• ABOUT THIS TASK:
The copy you print must match the listing exactly, with its pictures removed.

• RAW DATA:

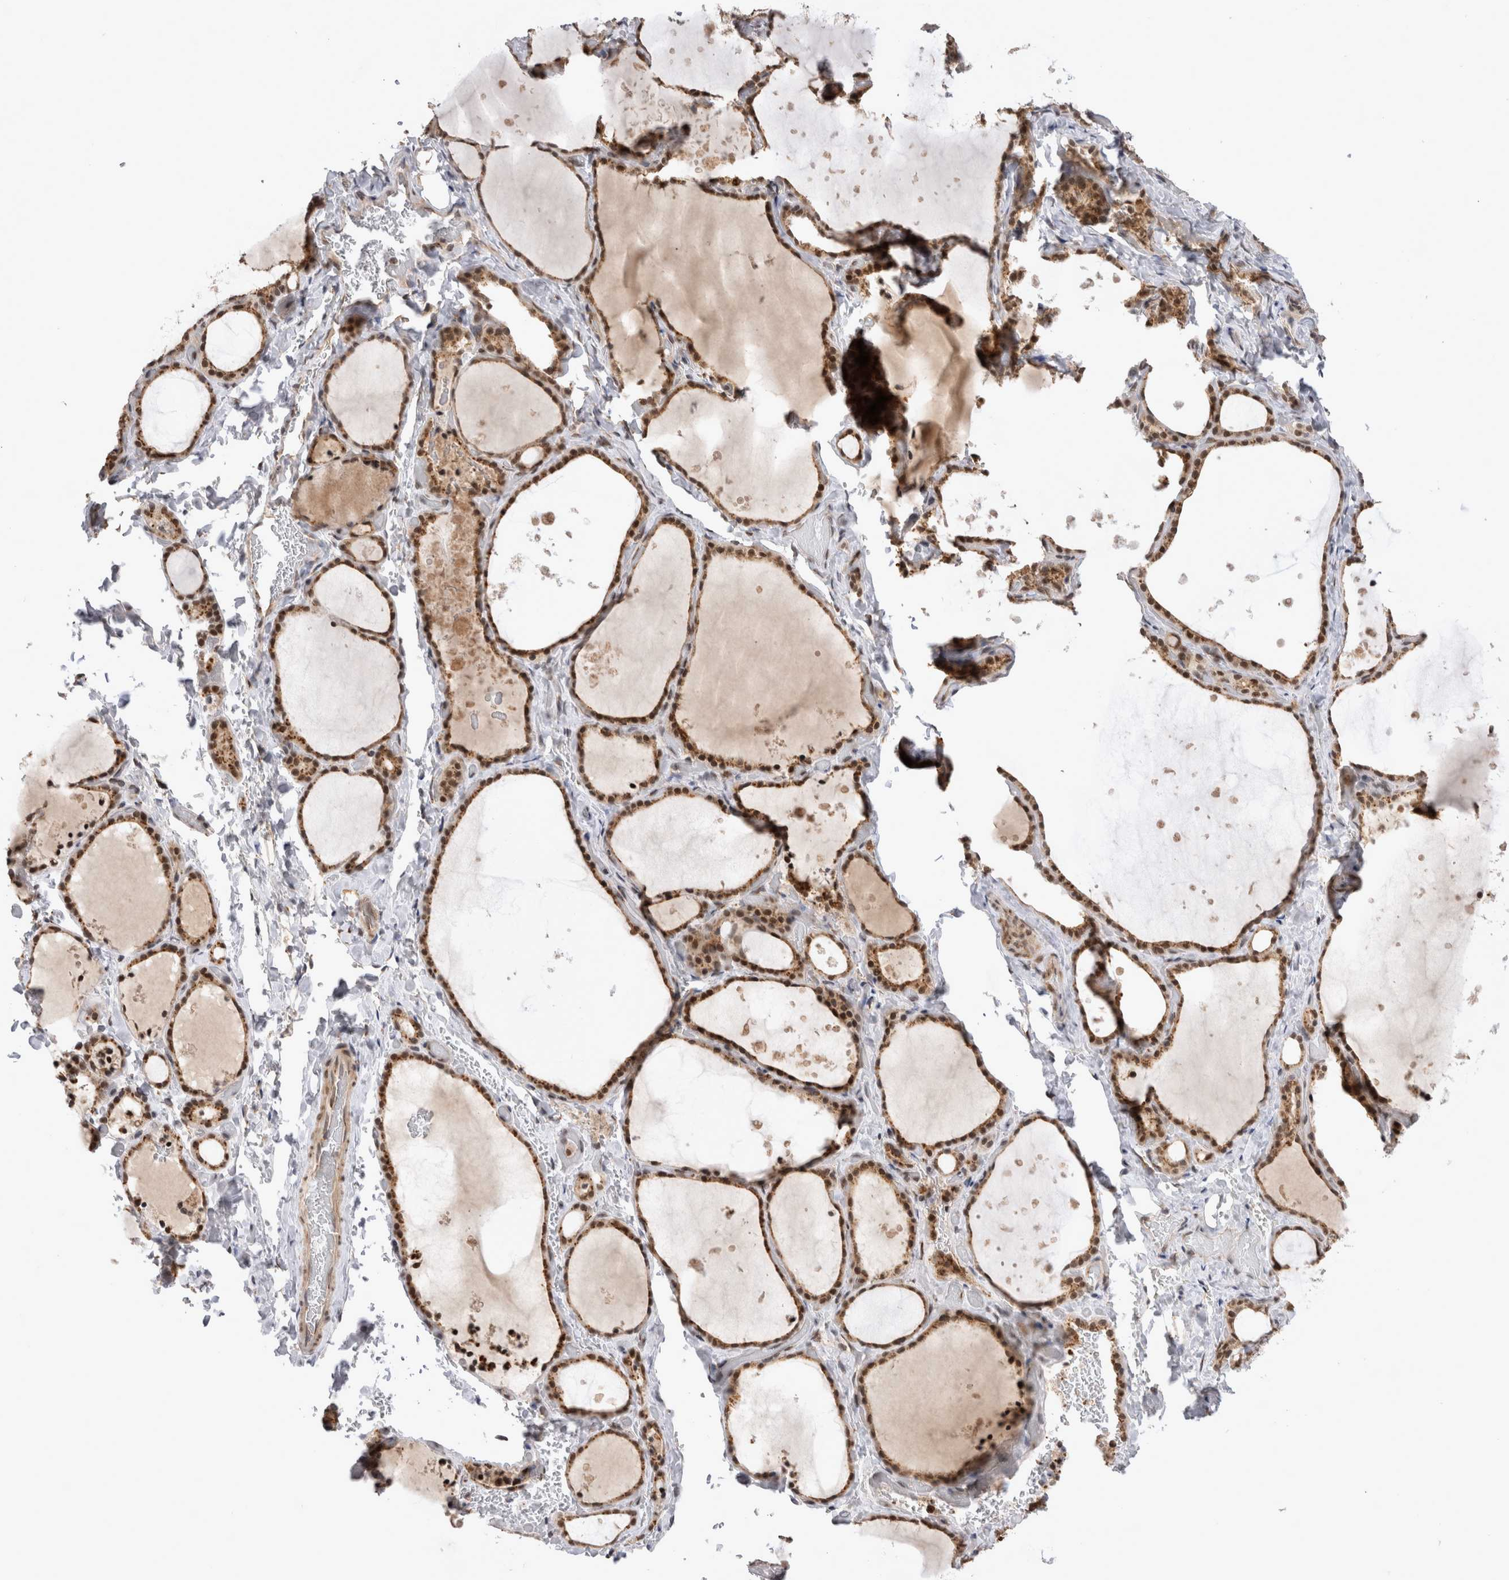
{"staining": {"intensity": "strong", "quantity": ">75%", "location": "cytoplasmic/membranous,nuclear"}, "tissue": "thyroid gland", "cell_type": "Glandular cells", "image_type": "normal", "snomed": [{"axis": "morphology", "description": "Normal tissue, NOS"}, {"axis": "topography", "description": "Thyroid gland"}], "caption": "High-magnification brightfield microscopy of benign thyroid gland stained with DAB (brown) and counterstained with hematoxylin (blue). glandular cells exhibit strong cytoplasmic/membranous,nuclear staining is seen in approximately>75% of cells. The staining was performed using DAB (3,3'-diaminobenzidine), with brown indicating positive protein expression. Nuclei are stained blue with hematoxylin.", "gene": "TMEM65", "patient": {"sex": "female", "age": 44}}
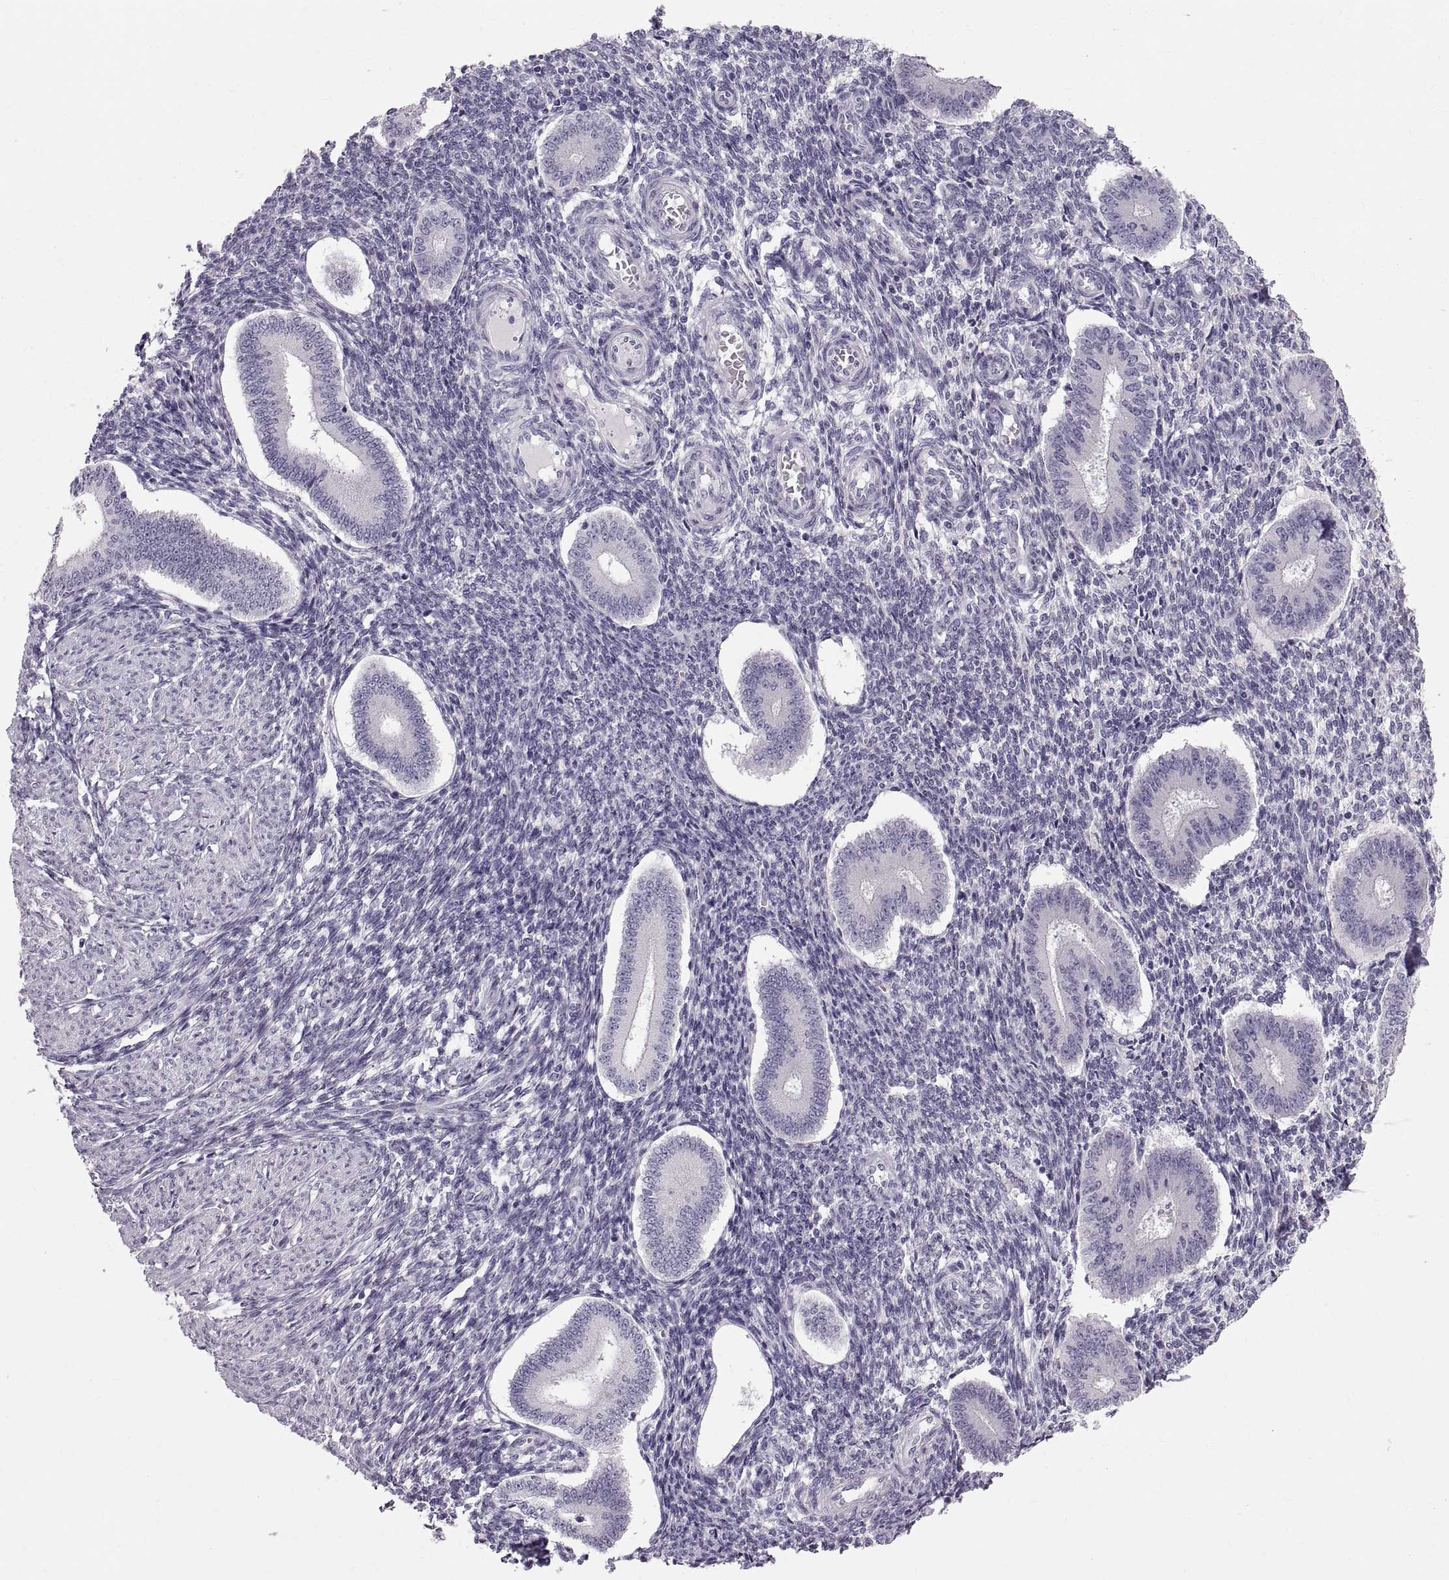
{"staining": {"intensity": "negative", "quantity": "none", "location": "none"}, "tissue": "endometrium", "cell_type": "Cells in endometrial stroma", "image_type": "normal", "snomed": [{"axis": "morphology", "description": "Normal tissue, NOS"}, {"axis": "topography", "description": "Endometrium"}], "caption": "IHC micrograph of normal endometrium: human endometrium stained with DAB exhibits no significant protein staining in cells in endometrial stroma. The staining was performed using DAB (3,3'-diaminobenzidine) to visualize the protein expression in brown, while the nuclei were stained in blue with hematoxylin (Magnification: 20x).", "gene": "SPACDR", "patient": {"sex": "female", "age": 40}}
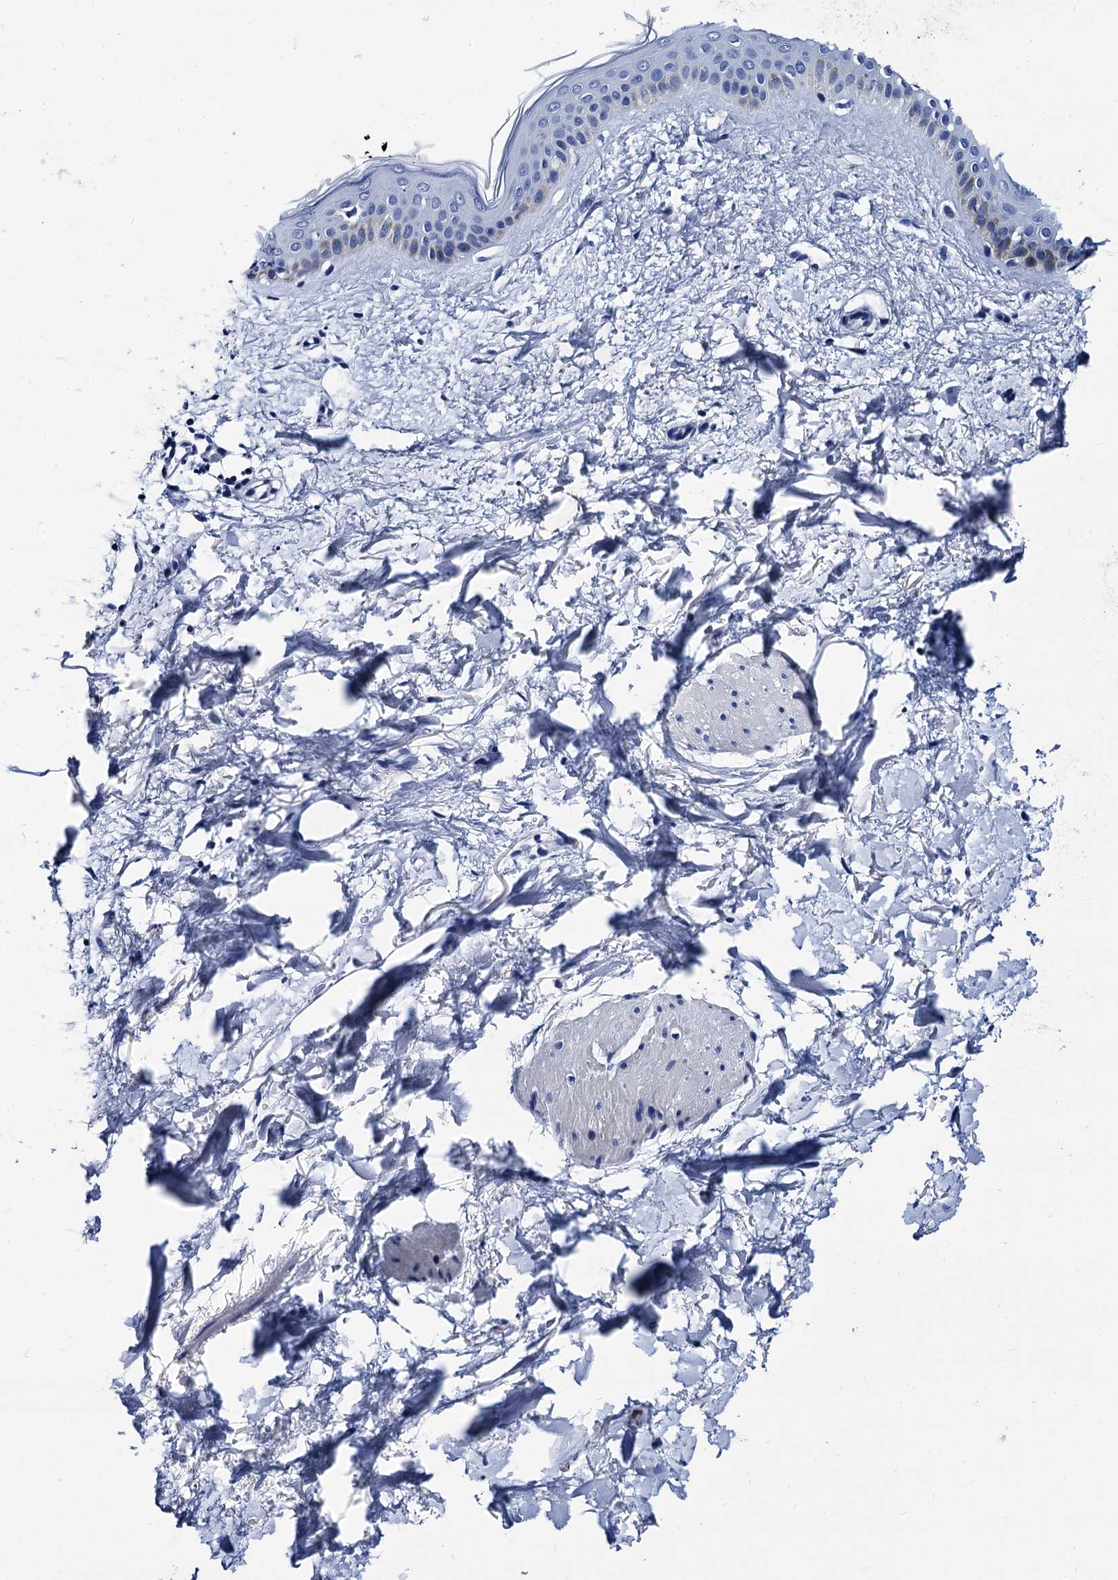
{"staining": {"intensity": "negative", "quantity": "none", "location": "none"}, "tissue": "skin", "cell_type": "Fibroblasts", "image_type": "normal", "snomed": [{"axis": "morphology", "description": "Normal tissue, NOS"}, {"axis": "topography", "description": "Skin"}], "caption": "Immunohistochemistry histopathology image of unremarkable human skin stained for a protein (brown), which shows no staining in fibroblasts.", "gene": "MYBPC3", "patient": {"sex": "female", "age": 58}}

• RESULT OF THE TASK:
{"staining": {"intensity": "strong", "quantity": ">75%", "location": "cytoplasmic/membranous,nuclear"}, "tissue": "thyroid gland", "cell_type": "Glandular cells", "image_type": "normal", "snomed": [{"axis": "morphology", "description": "Normal tissue, NOS"}, {"axis": "topography", "description": "Thyroid gland"}], "caption": "High-magnification brightfield microscopy of benign thyroid gland stained with DAB (brown) and counterstained with hematoxylin (blue). glandular cells exhibit strong cytoplasmic/membranous,nuclear staining is seen in approximately>75% of cells. The staining was performed using DAB (3,3'-diaminobenzidine), with brown indicating positive protein expression. Nuclei are stained blue with hematoxylin.", "gene": "TMEM65", "patient": {"sex": "female", "age": 44}}
{"staining": {"intensity": "negative", "quantity": "none", "location": "none"}, "tissue": "endometrium", "cell_type": "Cells in endometrial stroma", "image_type": "normal", "snomed": [{"axis": "morphology", "description": "Normal tissue, NOS"}, {"axis": "topography", "description": "Endometrium"}], "caption": "IHC micrograph of normal endometrium: human endometrium stained with DAB exhibits no significant protein staining in cells in endometrial stroma. The staining was performed using DAB (3,3'-diaminobenzidine) to visualize the protein expression in brown, while the nuclei were stained in blue with hematoxylin (Magnification: 20x).", "gene": "SPACDR", "patient": {"sex": "female", "age": 40}}
{"staining": {"intensity": "negative", "quantity": "none", "location": "none"}, "tissue": "skin", "cell_type": "Fibroblasts", "image_type": "normal", "snomed": [{"axis": "morphology", "description": "Normal tissue, NOS"}, {"axis": "topography", "description": "Skin"}], "caption": "Immunohistochemistry histopathology image of unremarkable human skin stained for a protein (brown), which shows no staining in fibroblasts.", "gene": "MYBPC3", "patient": {"sex": "female", "age": 58}}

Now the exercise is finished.